> **INSTRUCTIONS TO FOLLOW**: From the entries that follow, report every line in which "rect" occurs.

> **SOURCE DATA**:
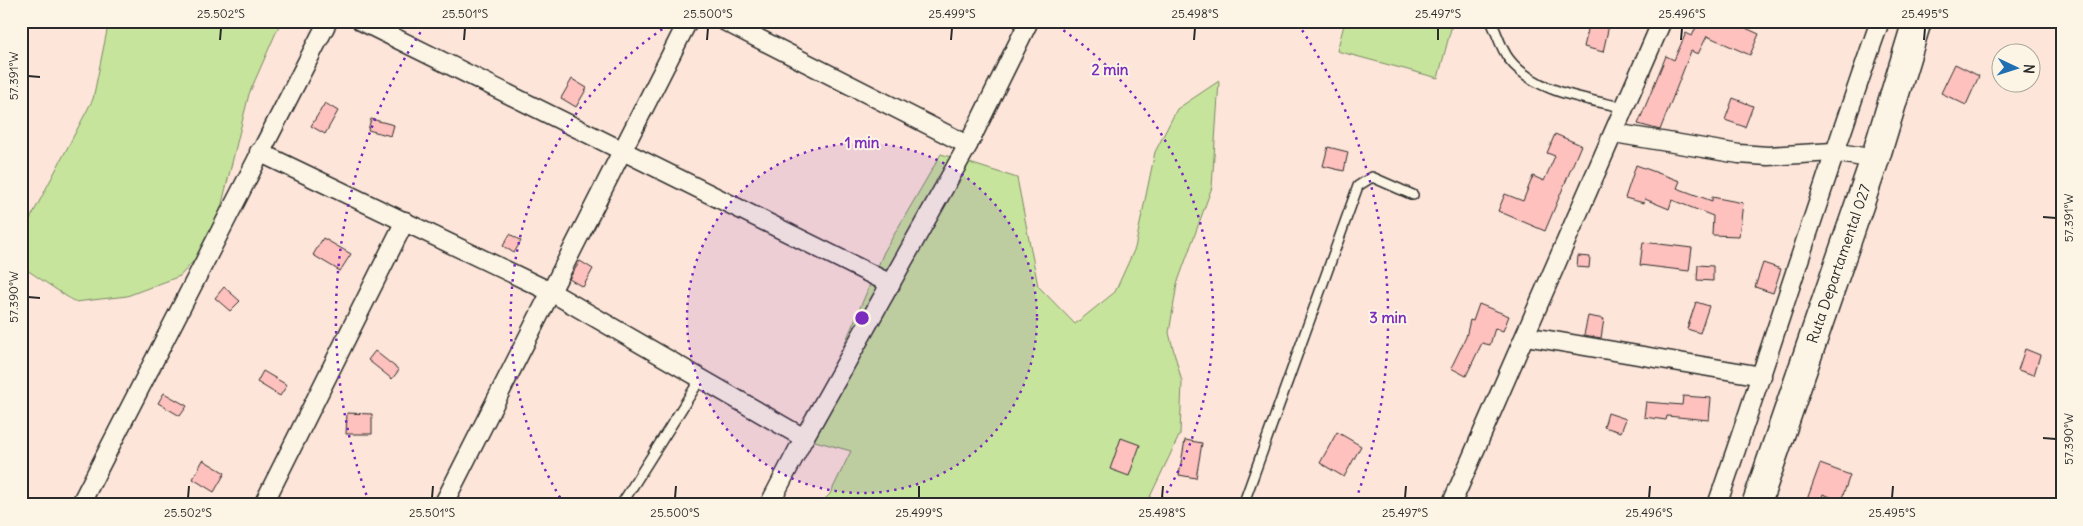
<svg xmlns="http://www.w3.org/2000/svg" width="2083" height="526" font-family="Delius,sans-serif">
<style>
.green{fill:#c7e49c;stroke:#798864}
.building{fill:#fec1be;stroke:#2b2b2b}
.lines{fill:none;stroke-linecap:round;stroke-linejoin:round}
.service-casing{stroke:#2b2b2b;stroke-width:12}
.minor-casing{stroke:#2b2b2b;stroke-width:21}
.primary-casing{stroke:#2b2b2b;stroke-width:31}
.service{stroke:#fcf5e5;stroke-width:9}
.minor{stroke:#fcf5e5;stroke-width:18}
.primary{stroke:#fcf5e5;stroke-width:28}
.ticks{fill:none;stroke:#2b2b2b;stroke-width:2}
.ring{fill:none;stroke:#7b2cbf;stroke-width:2.5;stroke-dasharray:2.5 5}
.labels{text-anchor:middle;stroke-width:4;stroke-linejoin:round;paint-order:stroke}
.street-label{font-size:15px;fill:#2b2b2b;stroke:#fcf5e5}
.centre{fill:#7b2cbf;stroke:#fcf5e5;stroke-width:2.5}
.ring-label{font-size:15px;text-anchor:middle;font-weight:bold;fill:#7b2cbf;stroke:#fcf5e5;stroke-width:4;stroke-linejoin:round;paint-order:stroke}
.neatline{fill:none;stroke:#2b2b2b;stroke-width:2}
.ticks-label{font-size:12px;text-anchor:middle;fill:#2b2b2b}
</style>
<rect width="100%" height="100%" fill="#fde5d9"/>
<filter id="ink" filterUnits="userSpaceOnUse"><feTurbulence type="fractalNoise" baseFrequency=".02" numOctaves="2"/><feDisplacementMap in="SourceGraphic" scale="10" xChannelSelector="R" yChannelSelector="G"/><feConvolveMatrix kernelMatrix="1 2 1 2 8 2 1 2 1" color-interpolation-filters="sRGB"/></filter>
<g filter="url(#ink)">
<g class="green">
<polygon points="109,21 281,21 249,94 213,240 180,276 127,296 75,302 27,270 28,223 93,99"/>
<polygon points="1345,21 1453,21 1438,78 1337,51"/>
<polygon points="1219,81 1212,187 1177,284 1169,333 1182,382 1180,434 1146,505 819,505 830,494 851,451 804,438 884,252 941,154 1017,178 1038,286 1075,324 1115,292 1135,248 1155,152 1177,109"/>
</g>
<g class="building">
<polygon points="1590,21 1610,21 1603,52 1584,47"/>
<polygon points="1699,21 1730,21 1759,34 1750,55 1707,36 1698,54 1691,51 1660,130 1638,124 1666,56 1674,60 1686,33 1692,36"/>
<polygon points="1955,64 1979,76 1966,105 1941,93"/>
<polygon points="572,79 587,88 576,107 561,98"/>
<polygon points="1733,98 1753,106 1745,127 1725,120"/>
<polygon points="325,103 338,111 325,134 311,126"/>
<polygon points="371,119 394,125 391,136 368,130"/>
<polygon points="1555,134 1581,145 1545,231 1498,211 1505,194 1523,201 1533,176 1544,181 1555,156 1547,153"/>
<polygon points="1328,147 1348,152 1344,171 1323,166"/>
<polygon points="1636,165 1680,181 1677,188 1712,201 1712,197 1743,203 1739,236 1712,235 1713,216 1672,200 1669,209 1645,199 1644,203 1625,198"/>
<polygon points="510,234 521,241 514,253 503,246"/>
<polygon points="323,238 351,254 340,271 313,255"/>
<polygon points="1643,242 1692,248 1689,271 1640,265"/>
<polygon points="1578,256 1590,257 1589,268 1577,267"/>
<polygon points="580,261 593,269 583,287 569,279"/>
<polygon points="1763,263 1781,269 1773,293 1755,287"/>
<polygon points="1698,265 1713,266 1713,281 1697,280"/>
<polygon points="224,287 240,301 230,311 215,298"/>
<polygon points="1696,302 1709,306 1700,333 1687,329"/>
<polygon points="1479,304 1509,316 1503,331 1495,328 1490,345 1482,343 1466,376 1451,368 1466,337 1470,320 1473,321"/>
<polygon points="1588,316 1604,319 1601,338 1584,335"/>
<polygon points="2025,349 2040,355 2034,375 2018,370"/>
<polygon points="375,351 399,370 392,379 368,360"/>
<polygon points="263,371 287,385 280,396 257,382"/>
<polygon points="164,393 187,406 180,416 158,403"/>
<polygon points="1683,396 1711,398 1709,420 1667,416 1666,420 1644,417 1646,402 1682,405"/>
<polygon points="347,413 372,414 372,434 346,434"/>
<polygon points="1608,413 1626,419 1621,432 1604,427"/>
<polygon points="1337,432 1361,446 1344,477 1320,463"/>
<polygon points="1121,438 1140,445 1129,476 1110,469"/>
<polygon points="1185,440 1202,443 1196,478 1179,475"/>
<polygon points="203,460 225,473 214,492 193,479"/>
<polygon points="1820,464 1850,475 1841,501 1823,494 1819,505 1805,505"/>
</g>
<g class="lines">
<defs>
<g id="service">
<path d="M 1491,21 C 1497,33 1501,49 1509,59 C 1535,93 1586,98 1624,108"/>
<polyline points="621,505 701,378"/>
<polyline points="1243,505 1358,186 1372,177 1413,195"/>
</g>
<g id="minor">
<polyline points="361,21 891,284"/>
<polyline points="724,21 968,145"/>
<polyline points="1614,133 1739,154 1768,156 1833,152 1875,159"/>
<polyline points="259,152 551,292 804,438"/>
<polyline points="1525,336 1762,376"/>
<polyline points="80,505 328,21"/>
<polyline points="263,505 405,221"/>
<polyline points="443,505 688,21"/>
<polyline points="769,505 804,438 968,145 1029,21"/>
<polyline points="1451,505 1662,21"/>
<path d="M 1717,505 C 1773,344 1823,182 1880,21"/>
</g>
<g id="primary">
<path id="s1" d="M 1756,505 L 1875,159 L 1917,21"/>
</g>
</defs>
<use href="#service" class="service-casing"/>
<use href="#minor" class="minor-casing"/>
<use href="#primary" class="primary-casing"/>
<use href="#service" class="service"/>
<use href="#minor" class="minor"/>
<use href="#primary" class="primary"/>
</g>
</g>
<path class="ticks" d="M 220,40 L 221,28M 464,40 L 465,28M 707,40 L 708,28M 951,40 L 952,28M 1194,40 L 1195,28M 1438,40 L 1438,28M 1681,40 L 1682,28M 1924,40 L 1925,28M 28,76 L 40,77M 2043,217 L 2056,218M 28,297 L 40,298M 2043,438 L 2056,439M 188,498 L 189,486M 432,498 L 433,486M 675,498 L 676,486M 919,498 L 919,486M 1162,498 L 1163,486M 1405,498 L 1406,486M 1649,498 L 1650,486M 1892,498 L 1893,486"/>
<circle cx="862" cy="318" r="175" fill="#7b2cbf" fill-opacity=".12"/>
<g class="ring">
<circle cx="862" cy="318" r="175"/>
<path d="M564 504A351 351 0 0 1 673 22M1051 22A351 351 0 0 1 1160 504"/>
<path d="M369 502A526 526 0 0 1 426 24M1298 24A526 526 0 0 1 1355 502"/>
</g>
<g class="labels">
<g class="street-label">
<text dy="5" stroke="none"><textPath href="#s1" startOffset="255">Ruta Departamental 027</textPath></text>
</g>
</g>
<circle cx="862" cy="318" r="8" class="centre"/>
<g class="ring-label">
<text x="1110" y="75">2 min</text>
<text x="862" y="148">1 min</text>
<text x="1388" y="323">3 min</text>
</g>
<rect width="2083" height="526" fill="none" stroke="#fcf5e5" stroke-width="55"/>
<g transform="translate(2016 68) rotate(94)"><circle r="24" fill="#fcf5e5" stroke="#a8a49b"/>
<path d="M0-4L9 19L0 12L-9 19Z" fill="#1f6fb2"/>
<text y="-8" font-size="14" font-weight="bold" text-anchor="middle" fill="#2b2b2b">N</text>
</g>
<rect x="28" y="28" width="2028" height="470" class="neatline"/>
<g class="ticks-label">
<text x="221" y="18">25.502°S</text>
<text x="465" y="18">25.501°S</text>
<text x="708" y="18">25.500°S</text>
<text x="952" y="18">25.499°S</text>
<text x="1195" y="18">25.498°S</text>
<text x="1438" y="18">25.497°S</text>
<text x="1682" y="18">25.496°S</text>
<text x="1925" y="18">25.495°S</text>
<text transform="translate(14 76) rotate(-90)" y="4">57.391°W</text>
<text transform="translate(2069 218) rotate(-90)" y="4">57.391°W</text>
<text transform="translate(14 297) rotate(-90)" y="4">57.390°W</text>
<text transform="translate(2069 439) rotate(-90)" y="4">57.390°W</text>
<text x="188" y="517">25.502°S</text>
<text x="432" y="517">25.501°S</text>
<text x="675" y="517">25.500°S</text>
<text x="919" y="517">25.499°S</text>
<text x="1162" y="517">25.498°S</text>
<text x="1405" y="517">25.497°S</text>
<text x="1649" y="517">25.496°S</text>
<text x="1892" y="517">25.495°S</text>
</g>
</svg>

> **OUTPUT BELOW**:
<rect width="100%" height="100%" fill="#fde5d9"/>
<rect width="2083" height="526" fill="none" stroke="#fcf5e5" stroke-width="55"/>
<rect x="28" y="28" width="2028" height="470" class="neatline"/>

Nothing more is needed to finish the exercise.